Ethiopian troops intervened in Somalia just over a year ago, when they helped government forces oust Islamists from much of southern Somalia.
Since then it is estimated that 60% of Mogadishu's residents have fled their homes.
Our correspondent says those left in the city have been looking after property, but even they have started to leave.
Meanwhile, Mr Bettocchi said while the UNHCR would still be based in neighbouring Kenya, the agency would continue its humanitarian work in Somalia.
"I have never felt the way I feel now in the sense of frustration for the lack of progress in the situation," he told the BBC's Network Africa programme.

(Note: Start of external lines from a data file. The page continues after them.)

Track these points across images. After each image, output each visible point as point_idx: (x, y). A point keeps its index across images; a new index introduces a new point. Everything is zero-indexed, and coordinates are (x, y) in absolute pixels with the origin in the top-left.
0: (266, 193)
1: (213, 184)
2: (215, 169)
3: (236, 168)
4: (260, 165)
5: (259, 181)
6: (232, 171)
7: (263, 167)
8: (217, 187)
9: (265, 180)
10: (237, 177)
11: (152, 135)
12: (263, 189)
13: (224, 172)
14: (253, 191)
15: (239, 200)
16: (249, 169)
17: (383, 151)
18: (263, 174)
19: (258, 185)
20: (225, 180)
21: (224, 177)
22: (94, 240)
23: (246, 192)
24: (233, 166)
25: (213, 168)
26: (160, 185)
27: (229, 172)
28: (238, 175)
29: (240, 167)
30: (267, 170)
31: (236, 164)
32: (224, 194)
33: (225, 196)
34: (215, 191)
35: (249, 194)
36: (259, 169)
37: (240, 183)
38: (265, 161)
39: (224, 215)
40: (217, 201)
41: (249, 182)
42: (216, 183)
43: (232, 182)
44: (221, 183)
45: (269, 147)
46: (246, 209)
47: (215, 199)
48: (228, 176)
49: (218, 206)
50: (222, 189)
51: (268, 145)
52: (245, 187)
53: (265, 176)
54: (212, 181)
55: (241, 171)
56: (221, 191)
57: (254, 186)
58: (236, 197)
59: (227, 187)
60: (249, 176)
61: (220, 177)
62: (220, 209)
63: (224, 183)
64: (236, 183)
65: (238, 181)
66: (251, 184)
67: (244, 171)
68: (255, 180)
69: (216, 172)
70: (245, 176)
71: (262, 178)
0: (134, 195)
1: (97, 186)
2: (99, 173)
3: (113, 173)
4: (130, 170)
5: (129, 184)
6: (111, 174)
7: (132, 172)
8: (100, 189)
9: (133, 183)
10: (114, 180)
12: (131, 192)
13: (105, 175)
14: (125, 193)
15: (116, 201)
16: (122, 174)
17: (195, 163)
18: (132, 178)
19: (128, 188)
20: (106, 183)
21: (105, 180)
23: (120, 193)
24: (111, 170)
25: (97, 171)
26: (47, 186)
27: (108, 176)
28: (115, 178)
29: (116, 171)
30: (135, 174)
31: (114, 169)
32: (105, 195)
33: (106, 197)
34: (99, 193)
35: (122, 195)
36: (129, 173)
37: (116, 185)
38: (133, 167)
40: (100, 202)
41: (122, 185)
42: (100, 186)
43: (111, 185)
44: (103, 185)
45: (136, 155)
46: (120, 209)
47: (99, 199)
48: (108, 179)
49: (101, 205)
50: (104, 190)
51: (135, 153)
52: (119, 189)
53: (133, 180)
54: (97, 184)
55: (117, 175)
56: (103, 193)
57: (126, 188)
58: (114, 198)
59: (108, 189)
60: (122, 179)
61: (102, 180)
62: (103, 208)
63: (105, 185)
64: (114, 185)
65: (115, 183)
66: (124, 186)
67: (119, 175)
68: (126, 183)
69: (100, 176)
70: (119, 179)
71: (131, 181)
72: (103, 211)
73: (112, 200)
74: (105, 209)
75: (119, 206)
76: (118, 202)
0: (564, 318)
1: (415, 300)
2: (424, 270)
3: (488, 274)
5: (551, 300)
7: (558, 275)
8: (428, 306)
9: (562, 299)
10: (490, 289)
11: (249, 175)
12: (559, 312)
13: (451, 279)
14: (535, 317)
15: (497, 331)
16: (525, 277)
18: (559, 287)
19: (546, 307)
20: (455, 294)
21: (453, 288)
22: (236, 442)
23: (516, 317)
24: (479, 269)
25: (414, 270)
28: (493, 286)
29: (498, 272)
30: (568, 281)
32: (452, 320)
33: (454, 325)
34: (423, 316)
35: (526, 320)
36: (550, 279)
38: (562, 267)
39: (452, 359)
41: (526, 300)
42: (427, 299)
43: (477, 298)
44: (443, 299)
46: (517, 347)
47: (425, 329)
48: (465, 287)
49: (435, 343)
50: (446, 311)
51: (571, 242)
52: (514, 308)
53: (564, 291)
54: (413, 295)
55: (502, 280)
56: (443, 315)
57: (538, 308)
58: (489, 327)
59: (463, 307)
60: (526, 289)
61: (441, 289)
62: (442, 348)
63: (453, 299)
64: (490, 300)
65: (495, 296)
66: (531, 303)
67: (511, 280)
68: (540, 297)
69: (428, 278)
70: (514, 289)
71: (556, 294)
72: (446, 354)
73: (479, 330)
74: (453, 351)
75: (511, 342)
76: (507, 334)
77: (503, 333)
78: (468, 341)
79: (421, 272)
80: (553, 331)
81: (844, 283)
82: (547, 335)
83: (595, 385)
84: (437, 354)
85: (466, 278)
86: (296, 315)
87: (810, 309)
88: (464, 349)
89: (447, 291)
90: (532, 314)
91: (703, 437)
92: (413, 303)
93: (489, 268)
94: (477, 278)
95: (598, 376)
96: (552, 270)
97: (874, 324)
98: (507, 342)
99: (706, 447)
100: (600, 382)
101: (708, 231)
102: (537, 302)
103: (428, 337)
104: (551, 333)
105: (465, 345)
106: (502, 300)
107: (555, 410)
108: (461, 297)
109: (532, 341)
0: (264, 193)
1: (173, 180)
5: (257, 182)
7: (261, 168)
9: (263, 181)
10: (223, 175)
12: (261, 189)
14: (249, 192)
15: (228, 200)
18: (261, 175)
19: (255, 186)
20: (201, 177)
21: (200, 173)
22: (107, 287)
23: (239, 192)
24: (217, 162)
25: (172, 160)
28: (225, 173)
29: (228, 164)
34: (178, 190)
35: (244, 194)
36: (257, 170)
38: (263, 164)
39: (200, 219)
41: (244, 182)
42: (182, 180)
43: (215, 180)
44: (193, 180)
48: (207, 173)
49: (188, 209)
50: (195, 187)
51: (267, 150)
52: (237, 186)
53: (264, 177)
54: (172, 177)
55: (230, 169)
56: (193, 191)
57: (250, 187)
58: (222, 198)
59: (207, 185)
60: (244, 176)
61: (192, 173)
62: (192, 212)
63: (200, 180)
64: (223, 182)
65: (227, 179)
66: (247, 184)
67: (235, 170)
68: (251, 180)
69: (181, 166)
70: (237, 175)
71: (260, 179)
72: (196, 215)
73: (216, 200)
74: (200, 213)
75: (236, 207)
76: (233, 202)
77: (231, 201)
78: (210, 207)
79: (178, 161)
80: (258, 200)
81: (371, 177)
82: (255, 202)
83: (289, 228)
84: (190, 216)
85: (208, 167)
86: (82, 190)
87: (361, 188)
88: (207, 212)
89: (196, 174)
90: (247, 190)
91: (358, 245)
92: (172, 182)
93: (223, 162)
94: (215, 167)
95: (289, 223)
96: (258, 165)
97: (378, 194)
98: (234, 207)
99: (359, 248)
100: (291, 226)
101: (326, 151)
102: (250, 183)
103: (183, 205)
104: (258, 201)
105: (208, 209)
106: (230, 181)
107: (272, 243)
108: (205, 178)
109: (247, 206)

But he said the Somali people themselves were less negative.
"They see the conflict that is affecting Somalia for so many years as something that is the creation of the politicians or the warlords for their own interests," he said.
"The Somali people do appreciate the work that we are doing and they do have hopes and it is those hopes that keep us on the move."
So far only 1,600 Ugandan peacekeepers have been sent to Somalia, of a planned 8,000-strong force.
Over the weekend insurgents fired mortar rounds at the African Union compound connected to Mogadishu's main airport and a convoy was targeted by a roadside bomb.
An AU spokesman said the attacks would not deter the peacekeeping troops from carrying out their mission in Somalia.
Somalia has not had a functioning national government since 1991.